Turn that Down! PDF Author: Lewis Grossberger
Publisher: Emmis Books
ISBN: 9781578602155
Category : Fiction
Languages : en
Pages : 240

Book Description
Chronicles loud music from its colicky infancy and troubled adolescence smack into its midlife crisis and beyond.

Hysterical Men

Hysterical Men PDF Author: Paul Frederick Lerner
Publisher: Cornell University Press
ISBN: 9780801440946
Category : History
Languages : en
Pages : 356

Book Description
Paul Lerner traces the intertwined histories of trauma and male hysteria in German society and psychiatry and shows how these concepts were swept up into debates about Germany's national health, economic productivity, and military strength in the years surrounding World War I. From a growing concern with industrial accidents in the 1880s through the shell shock "epidemic" of the war, male hysteria seemed to bespeak the failings of German masculinity. In response, psychiatrists struggled to turn male-hysterical bodies into fit workers and loyal political subjects.
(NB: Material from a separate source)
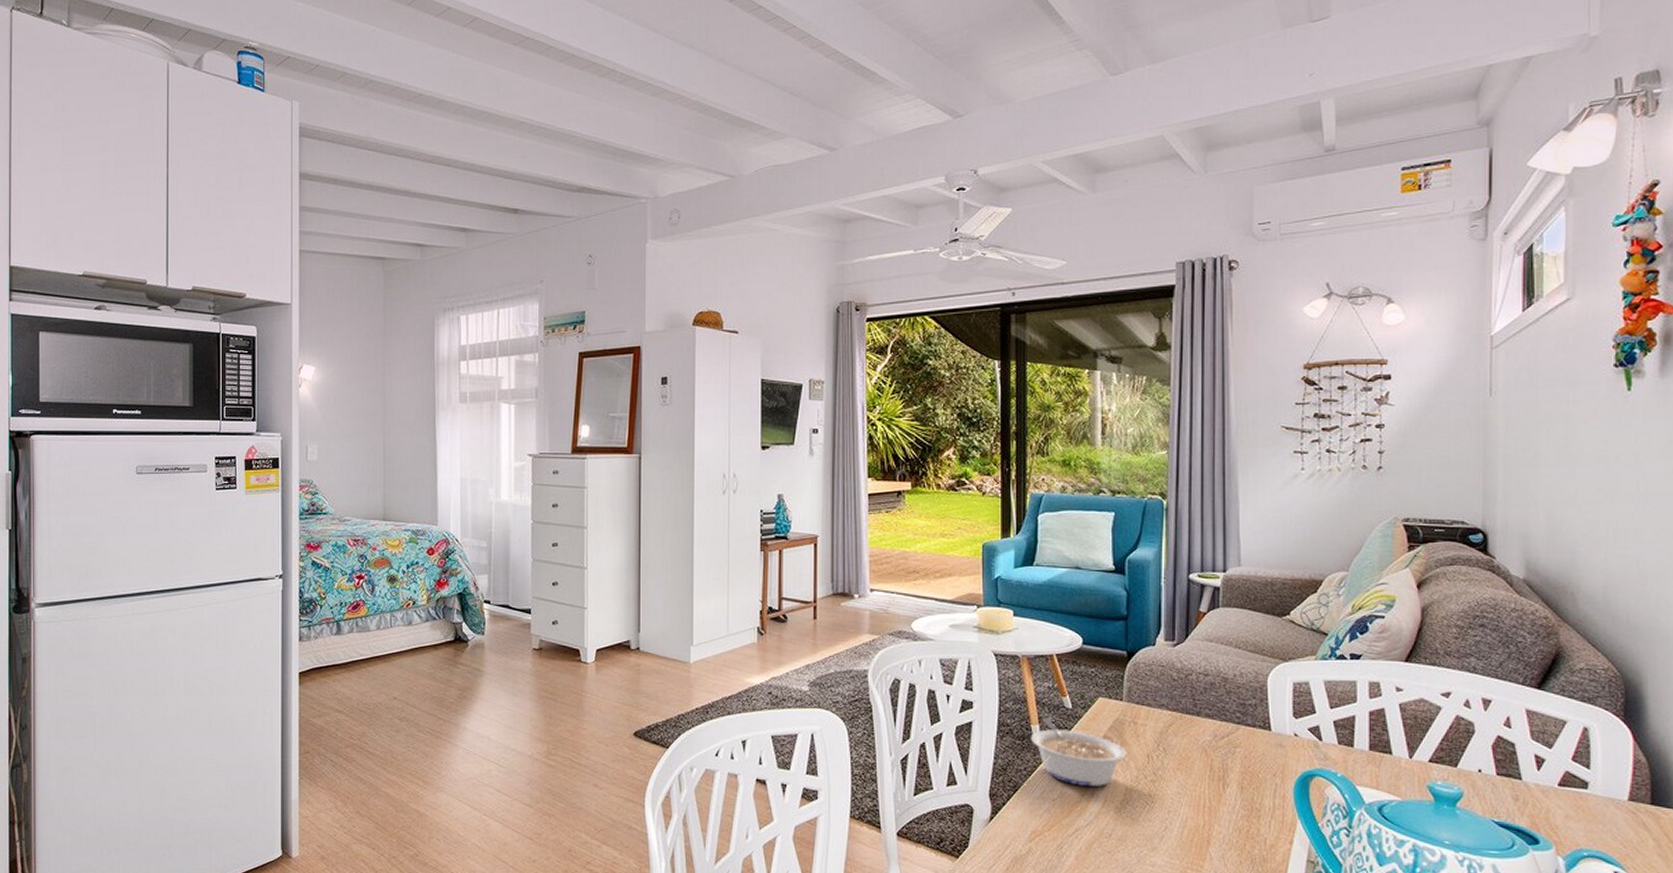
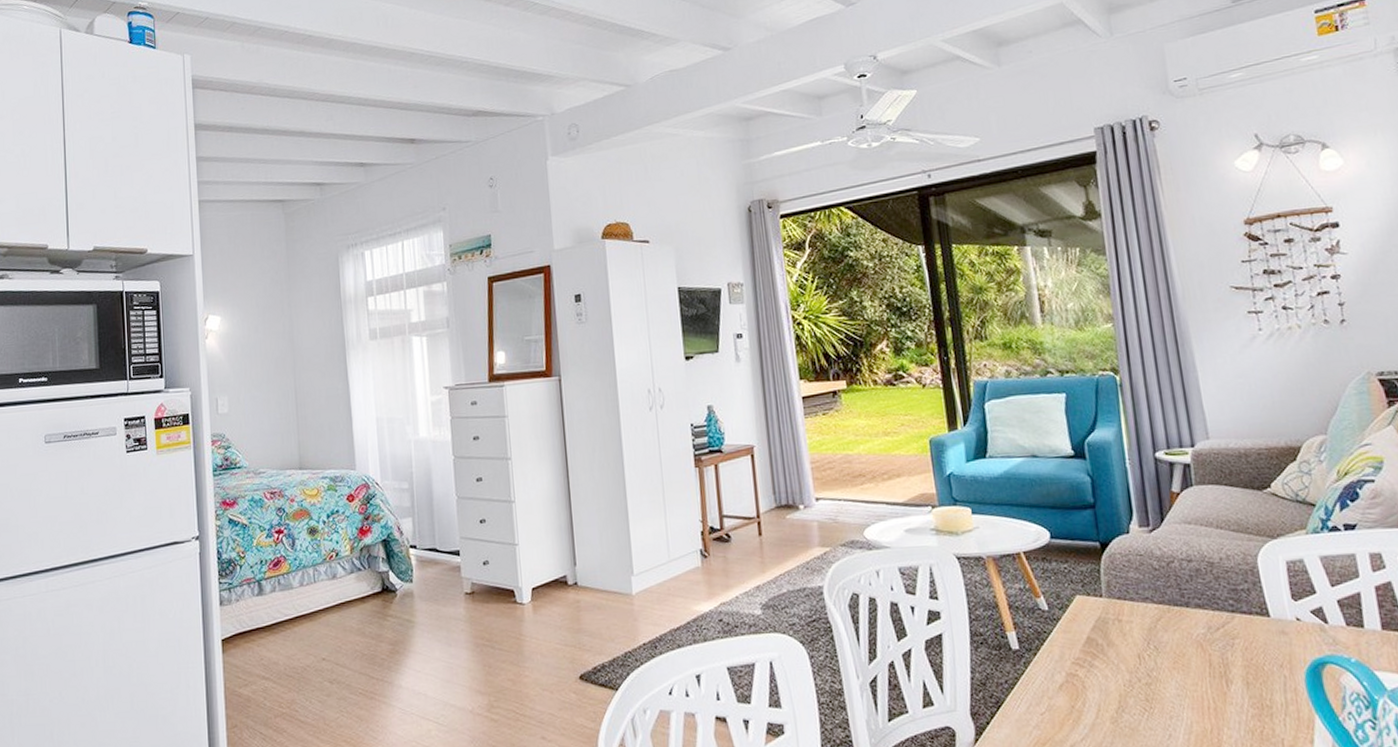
legume: present [1030,717,1126,786] -> none [1007,622,1115,696]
Medical approaches to trauma valorized work and productivity as standards of male health, and psychiatric treatment--whether through hypnosis, electric current, or suggestion--concentrated on turning debilitated soldiers into symptom-free workers. These concerns endured through the Weimar period, as "nervous veterans" competed for disability compensation amid the republic's political crises and economic upheavals. Hysterical Men shows how wartime psychiatry furthered the process of medical rationalization. Lerner views this not as a precursor to the brutalities of Nazi-era psychiatry, but rather as characteristic of a more general medicalized modernity. The author asserts, however, that psychiatry's continual skepticism toward trauma resonated powerfully with the radical right's celebration of war and violence and its supposedly salutary effects on men and nations.